Hippocrates said it best when it comes to discussing exercise for seniors, “All parts of the body which have a function, if used in moderation and exercised become hereby healthy and well developed and age slowly; but if unused and left idle, they become liable to disease, defective, and age quickly.”
The main purpose of Exercise for Seniors is to produce a positive change. In order to accomplish this positive change, all of us, whether young and not so young can consider participating in progressive strength training program (with clearance from your physician). Positive changes may be in the form of increased muscle mass; increased durability in the joints; increased bone mass; increased metabolic rates; reduction in body fat.
Progressive strength training is the single most productive form of exercise capable of producing the most noticeable physical change. Why? Because when exercise for seniors is performed properly, the muscles respond to the progressive strength training by becoming stronger during regular strength training workouts as your increase (1) your resistance (weights) and (2) your intensity of effort.
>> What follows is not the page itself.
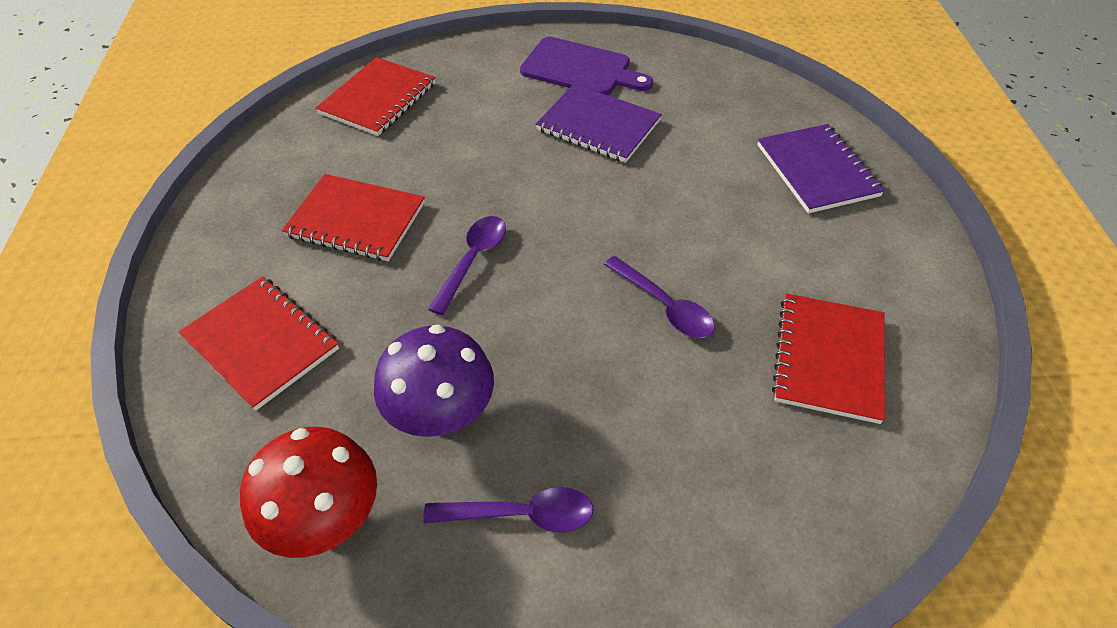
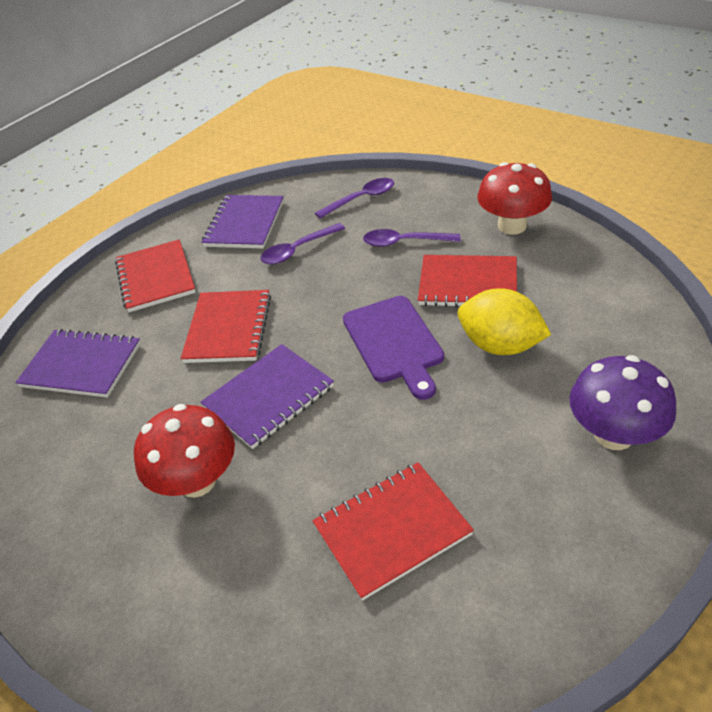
purple notebook: 2 -> 3
red mushroom: 1 -> 2
yellow lemon: 0 -> 1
There are three key factors in proper exercise for seniors accomplished by progressive strength training:
First-Increasing the intensity of effort
Second-Increasing the recovery phase
Third- Reducing in the amount of exercise
Positive results in your exercise for seniors program will occur by increasing your intensity of effort and your recovery phase. These two factors actually work together to affect your positive results in your strength training program. On the other hand, most seniors don’t understand that by reducing your amount of exercise while increasing intensity of effort will also produce that positive affect in exercise for seniors. They may think that they need to “play catch up” and do more exercises in the exercise for seniors workout or add on another extra strength training workout during the week. This is counter-productive and will produce either no positive results or quite often, negative results. So if you think more exercise will achieve positive results faster-you won’t achieve your fitness objectives. Instead you will wear out your joints and may actually reduce your muscle mass with more exercise and less recover or rest so limit those workouts to 2 or 3 progressive strength training workouts a week.
Seniors can receive positive results from you exercise for seniors program in less than 60 minutes per week in 2 or 3 workouts by participating in a progressive proper strength training program. Obtain a clearance from your physician and then get on the right path to enhance your Quality of Life!